Завещание давно составлено, ещё три года назад. Она отказалась от наследственного права в пользу сына. О чём сейчас таком важном хочет сообщить супруг, что потребовал собрать только узкий круг своих родных, выставив за двери охрану и всех слуг, включая своего верного лакея Филиппа, находившегося при нём с самого детства?
— Папа. — не сдержалась дочь от всхлипывания, когда вошла вслед за братом, а сержанты плотно закрыли за собой двери. — Папа.
— Всё хорошо, Агния. — герцог смотрел вверх на полог, поворачивать глаза ему становилось труднее с каждым часом. — Успокойся. Все мы когда-нибудь уходим к Создателю. Напомни ей, Рональд. Вот и моё время пришло. Напутствия я уже все раздал. Осталось лишь одно, о чём я должен вам рассказать. Прежде всего тебе, Мария. Рассказать, попросить твоего прощения и взять обещание выполнить мою последнюю просьбу.
Он замолчал и опустил веки. Вот тут Мария и не выдержала, как позавчера, когда увидела неподвижного, несомого солдатами на руках супруга, и расплакалась. Хорошо, что никого из посторонних сейчас нет. Герцогиня притянула к себе ладонь мужа и поцеловала.

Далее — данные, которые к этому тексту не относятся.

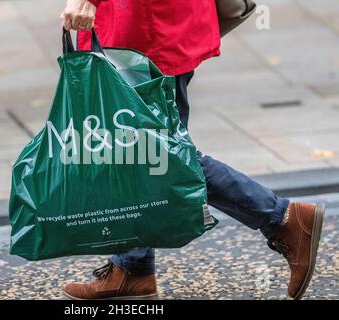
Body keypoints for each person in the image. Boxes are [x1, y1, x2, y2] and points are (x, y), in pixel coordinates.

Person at [60, 0, 325, 300]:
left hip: (146, 25)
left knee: (156, 155)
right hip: (152, 22)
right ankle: (132, 268)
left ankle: (282, 219)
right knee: (142, 156)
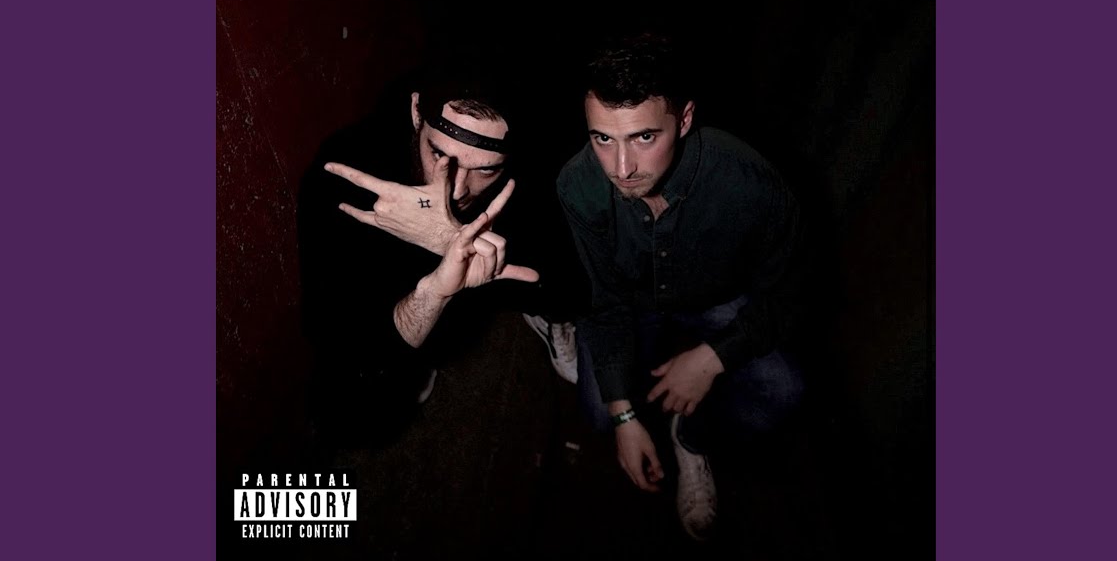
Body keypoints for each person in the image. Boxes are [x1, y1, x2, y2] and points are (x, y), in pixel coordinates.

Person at [556, 34, 805, 540]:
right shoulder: (578, 183)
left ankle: (691, 439)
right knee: (600, 415)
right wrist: (624, 416)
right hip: (633, 303)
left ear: (685, 119)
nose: (621, 168)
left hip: (718, 298)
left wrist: (712, 358)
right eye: (603, 138)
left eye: (644, 137)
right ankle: (557, 328)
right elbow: (603, 302)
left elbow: (793, 290)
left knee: (783, 392)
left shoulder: (749, 181)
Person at [297, 58, 551, 448]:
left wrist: (450, 240)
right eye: (439, 156)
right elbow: (329, 327)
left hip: (474, 296)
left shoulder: (527, 176)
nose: (457, 189)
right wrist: (431, 294)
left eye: (486, 170)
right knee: (347, 412)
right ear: (416, 112)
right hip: (384, 302)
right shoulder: (348, 171)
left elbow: (574, 286)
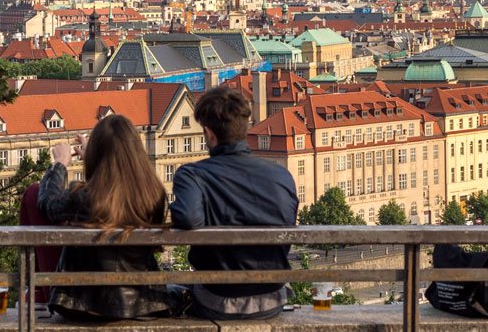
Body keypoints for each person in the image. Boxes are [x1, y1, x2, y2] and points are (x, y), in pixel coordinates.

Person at [24, 113, 176, 321]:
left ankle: (38, 293)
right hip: (143, 303)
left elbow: (46, 205)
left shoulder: (83, 197)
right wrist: (97, 157)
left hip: (83, 306)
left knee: (34, 191)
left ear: (97, 155)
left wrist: (60, 163)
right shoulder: (154, 195)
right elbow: (118, 192)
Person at [170, 87, 298, 320]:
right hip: (272, 296)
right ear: (245, 128)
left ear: (209, 133)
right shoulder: (281, 175)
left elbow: (188, 219)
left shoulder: (193, 175)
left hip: (218, 297)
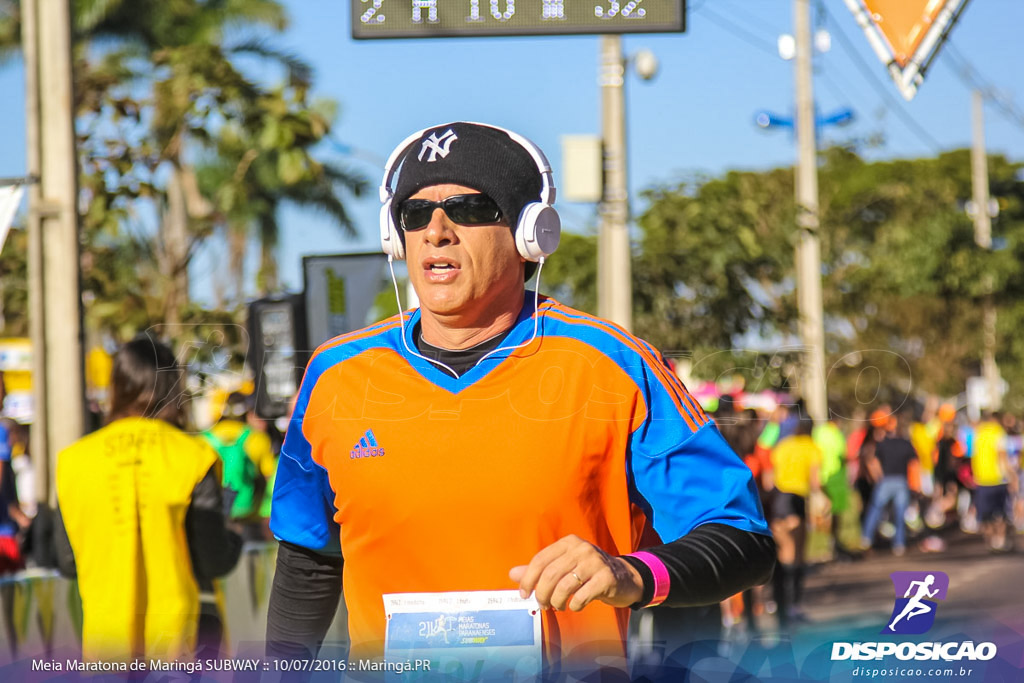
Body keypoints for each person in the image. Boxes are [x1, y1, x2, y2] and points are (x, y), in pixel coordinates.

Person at [266, 122, 774, 675]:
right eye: (415, 214)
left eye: (469, 208)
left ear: (530, 235)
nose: (436, 231)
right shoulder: (335, 375)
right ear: (397, 239)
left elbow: (741, 537)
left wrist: (632, 575)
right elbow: (309, 558)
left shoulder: (614, 365)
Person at [55, 336, 242, 662]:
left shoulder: (73, 461)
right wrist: (235, 538)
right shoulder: (195, 456)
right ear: (173, 387)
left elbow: (67, 562)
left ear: (117, 387)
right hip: (184, 644)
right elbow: (214, 560)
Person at [766, 411, 821, 627]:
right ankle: (792, 606)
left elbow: (770, 476)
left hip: (779, 499)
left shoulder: (782, 446)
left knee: (781, 553)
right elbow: (815, 481)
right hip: (797, 500)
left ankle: (776, 601)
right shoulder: (812, 448)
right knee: (797, 555)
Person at [861, 412, 918, 556]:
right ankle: (899, 544)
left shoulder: (882, 443)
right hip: (900, 481)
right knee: (899, 513)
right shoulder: (906, 443)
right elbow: (915, 463)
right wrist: (916, 484)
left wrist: (877, 476)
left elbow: (872, 461)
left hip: (886, 481)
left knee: (875, 510)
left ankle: (866, 538)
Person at [971, 411, 1017, 552]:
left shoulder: (978, 433)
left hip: (982, 479)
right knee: (1001, 513)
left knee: (985, 514)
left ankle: (990, 540)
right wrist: (1012, 476)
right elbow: (1002, 456)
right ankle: (1000, 540)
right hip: (998, 479)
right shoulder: (998, 432)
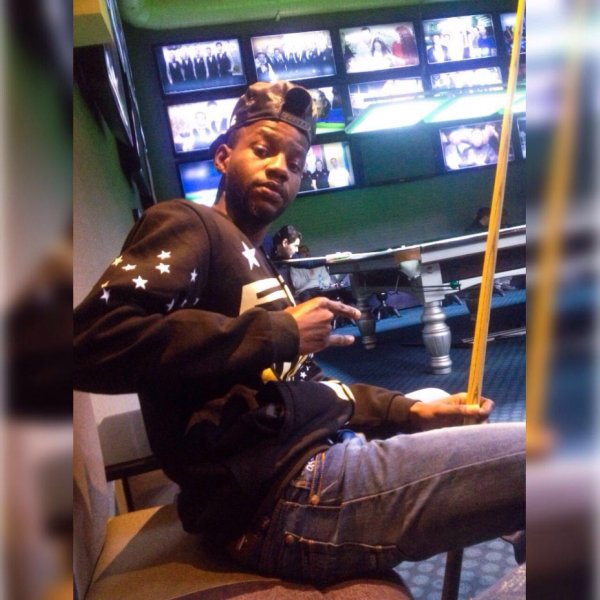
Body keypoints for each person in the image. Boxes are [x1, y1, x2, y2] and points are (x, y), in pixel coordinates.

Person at [74, 81, 524, 586]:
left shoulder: (259, 261)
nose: (279, 169)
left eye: (294, 163)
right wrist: (281, 329)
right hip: (287, 494)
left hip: (317, 458)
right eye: (263, 150)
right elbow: (92, 343)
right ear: (223, 157)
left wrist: (406, 411)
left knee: (451, 415)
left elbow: (304, 388)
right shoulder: (187, 222)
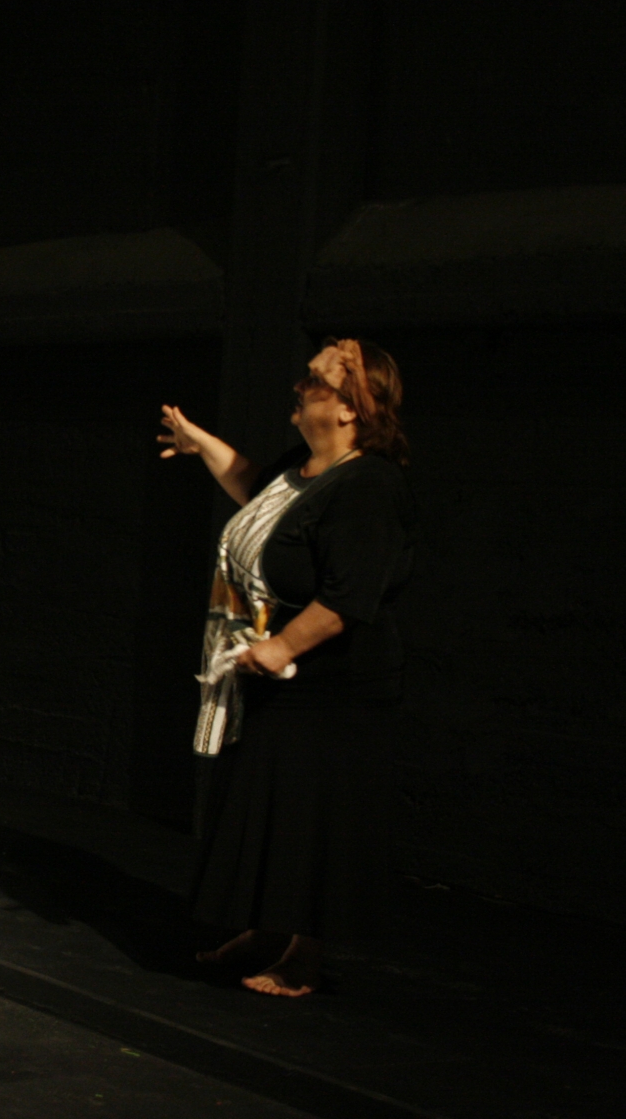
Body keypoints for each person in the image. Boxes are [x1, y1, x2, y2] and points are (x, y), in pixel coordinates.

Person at [158, 338, 414, 997]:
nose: (300, 387)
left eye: (317, 382)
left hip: (334, 687)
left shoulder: (369, 485)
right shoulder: (304, 471)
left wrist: (281, 648)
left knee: (310, 818)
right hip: (282, 684)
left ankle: (303, 954)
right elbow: (255, 489)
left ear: (352, 410)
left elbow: (352, 595)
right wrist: (199, 443)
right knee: (269, 808)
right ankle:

— Тебе не в чем передо мной извиняться. — она с трудом сглотнула образовавшийся в горле комок. — Ты сделал меня по настоящему счастливой. Я…
— Подожди, Мари. — остановил её герцог. — Выслушай меня. Выслушайте меня. Я, я виноват перед вами. Ты помнишь служанку своей кастелянши, дорогая? Нет, откуда? Конечно не помнишь. Это случилось почти пятнадцать лет назад. Ты совершала паломничество в Онскую обитель, а я, я вернулся с охоты. — умирающий надолго замолчал, и в спальне установилась тишина. Родные понимали, как ему сейчас тяжело говорить и не хотели мешать. — Это был матёрый кабан, тот, которого я взял рогатиной. Кровь бурлила, я радовался словно молодой юнец, да мы такими и были тогда. Помнишь? В общем, мне тяжело об этом говорить, но, Мари, у меня есть ребёнок, ещё один. От той служанки. Мальчик. Ему должно скоро быть четырнадцать.

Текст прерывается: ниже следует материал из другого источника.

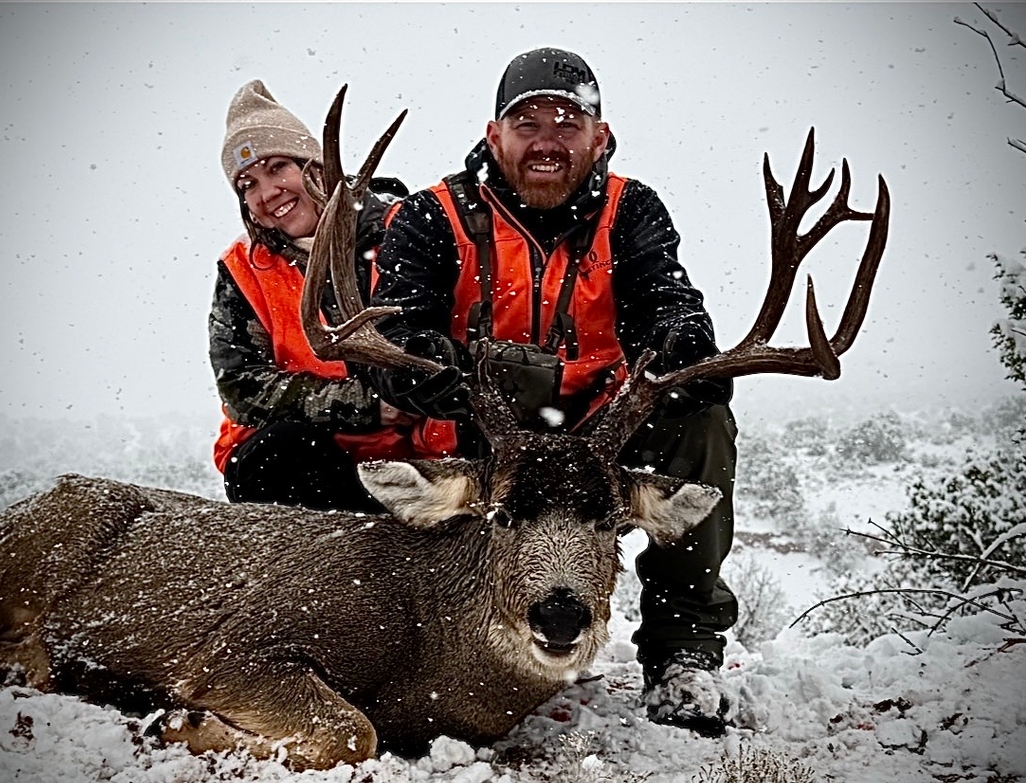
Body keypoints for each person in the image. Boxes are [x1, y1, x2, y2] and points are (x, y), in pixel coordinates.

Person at [369, 48, 739, 736]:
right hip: (486, 438)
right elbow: (392, 331)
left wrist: (685, 342)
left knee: (704, 421)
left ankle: (683, 649)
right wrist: (426, 366)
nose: (546, 141)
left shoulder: (631, 212)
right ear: (493, 136)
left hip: (595, 444)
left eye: (567, 124)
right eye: (527, 122)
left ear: (599, 137)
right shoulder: (433, 217)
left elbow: (666, 296)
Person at [209, 79, 414, 513]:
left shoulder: (404, 230)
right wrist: (366, 408)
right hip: (308, 457)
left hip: (412, 449)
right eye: (247, 184)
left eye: (278, 167)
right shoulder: (243, 270)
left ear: (316, 166)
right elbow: (242, 388)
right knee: (281, 450)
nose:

Услышанное оказалось для неё настолько неожиданным и представлялось невозможным, что герцогиня неверяще спросила:
— Ты затащил в нашу постель какую-то служанку?
— Не было никакой постели. Просто, ну, просто так получилось. Не знаю, сможешь ли ты когда-нибудь…
— Отец! — воскликнул Джей.
— У меня есть брат? Ещё один? — Агния пересела со стула на постель отца и положила руку на прикрывавшее его до груди одеяло. — Но, но этого не может быть, папа!
— Виталий. — епископ подался вперёд. — Ты точно понимаешь, что сейчас говоришь?
Нет, наверное у дорогого ей человека помутился разум. Мария не могла поверить его словам. Он же любил её, она это знала, чувствовала. Виталий и сейчас её любит, она видит. Нет, это бред. Тогда почему его взгляд такой серьёзный, и полон вины и боли?
— Да, я в твёрдом уме, не волнуйтесь. — герцог всё-таки смог обвести взглядом всех своих родных. — Степ. Моего второго сына зовут Степ. Степ Ниш. Та служанка, Ланда, она вскоре умерла во время чумы. Его воспитывает Ригер, мой бывший сержант, кажется, Ригер Вилт. Капитан Гарни знает. Я не хотел тебя расстраивать, Мари. Джей, Агни, Рон. Простите меня. Я больше не смогу о нём позаботиться. И прошу вас. Нет, не надо его брать в нашу семью, но принять в род как официального бастарда и позаботиться о нём… Мария, прости, прости, прости, я знаю, какую боль тебе сейчас причиняю, но…
Герцогиня привстала и поцеловала супруга в холодный как лёд лоб.
— Я обещаю позаботиться о нём вместо тебя. Мы все позаботимся.
Она посмотрела на детей и деверя. Те согласно кивнули, хотя в глазах сына она прочитала недоумение и разочарование.